Le musicologue , dont les publications sont pour le moins éclectiques, dresse dans son dernier ouvrage un panorama de la musique aux États-Unis, des premiers colons à nos jours, sous-tendu par le postulat suivant, simple et incontestable : la musique américaine est un métissage entre musiques européenne et africaine.

L’intérêt du livre repose dans sa grande clarté et sa concision. Le style, simple, évite l’écueil d’une surcharge de vocabulaire technique ; le sujet est quant à lui traité de façon synthétique, les différentes étapes de l’évolution (complexe) de la vie musicale américaine sont brossés de manière efficace et suivant l’ordre chronologique, dans des chapitres courts où foisonnent les mentions d’oeuvres et de compositeurs souvent méconnus. Ces énumérations, parfois fastidieuses, ont toutefois le mérite de donner l’envie d’écouter ces musiques, d’en savoir plus sur ces artistes.

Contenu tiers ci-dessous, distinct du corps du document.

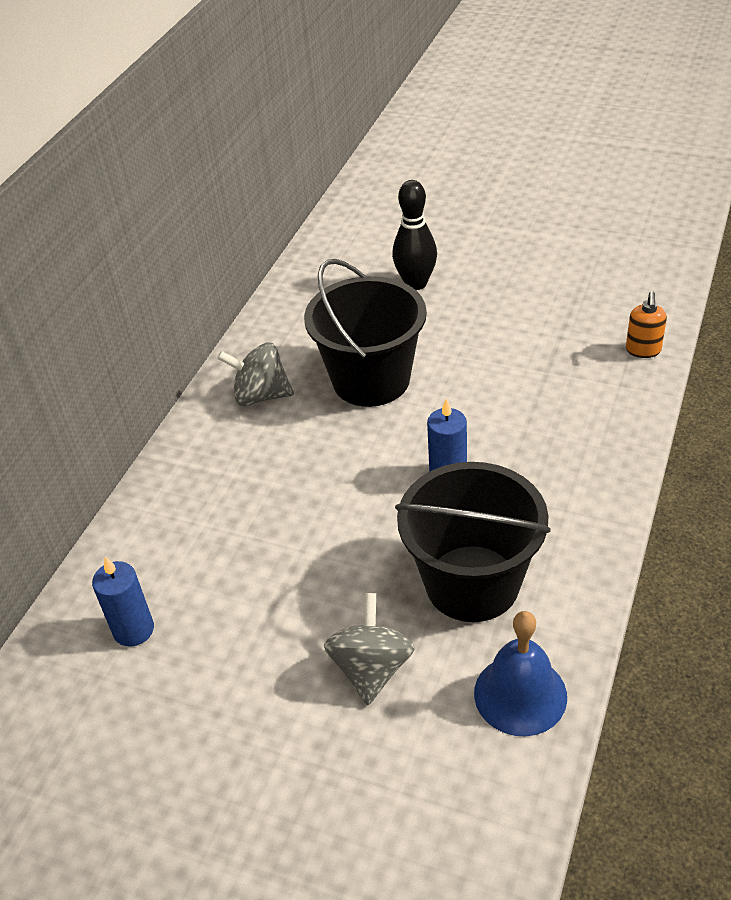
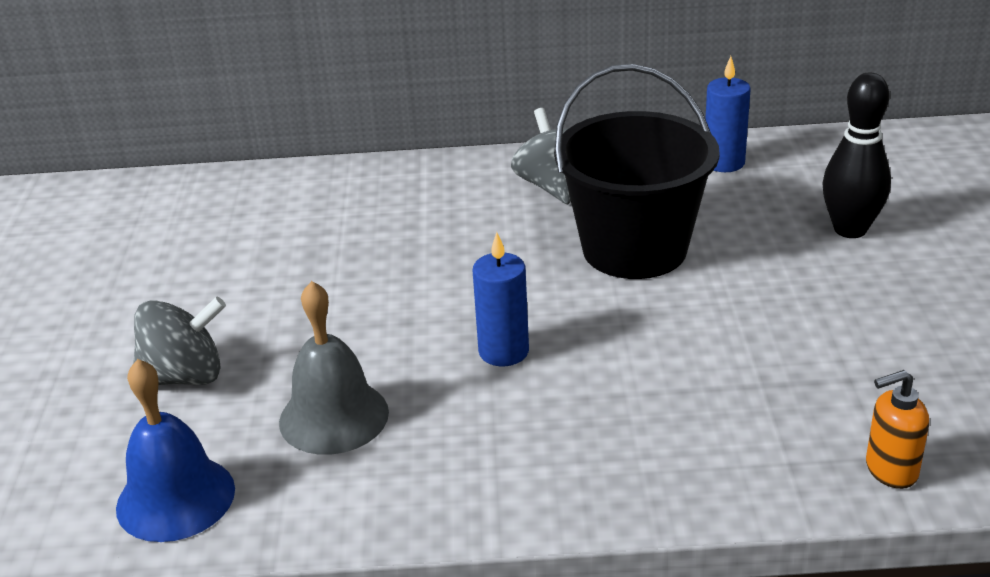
camera: 65 degrees right, 10 degrees down
blue candle [92,556,154,647] -> blue candle moved to [705,56,751,172]
black bucket [395,462,551,622] -> grey bell [279,281,389,455]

L’auteur s’étend davantage sur les grandes figures historiques que sont Dvorak, Ives, Gershwin, Copland ou Bernstein, qui personnifient les grands orientations esthétiques. Le livre s’avère donc une porte d’entrée tout à fait pertinente pour le sujet.

Au regard du postulat de , on est réservé cependant quant au peu de place accordé aux répertoires populaires. Gospel, Blues, Jazz, sont ainsi rapidement mentionnés alors qu’ils constituent de fait et en outre l’essentiel de l’apport afro-américain à la musique du pays. Le sous-titre d’ailleurs est trompeur, puisqu’en définitive, l’auteur ne nous parle pas de « la musique aux États-Unis », mais uniquement de la musique savante. Quoique, puisqu’il en vient à ériger le musical en grand genre typiquement américain. Mais alors : le musical est-il un genre savant ou populaire ?
La question est, il est vrai, épineuse, et l’auteur aurait pu clarifier sa terminologie. Le genre est populaire en ce sens qu’il est plébiscité par le public, alors que des compositeurs savants comme Gershwin, ou Bernstein l’illustrent brillamment, et que certaines des chansons extraites des musicals sont réinvesties dans le jazz, un style musical issu du peuple.

Ce hiatus est peut-être cependant ce qui définit le mieux la musique savante américaine, à savoir, et comme le dit Nicolas Southon en conclusion de son ouvrage, une musique qui ne cherche pas à se détourner du public de son temps, contrairement à certaines avant-gardes européennes, notamment dans l’après-guerre.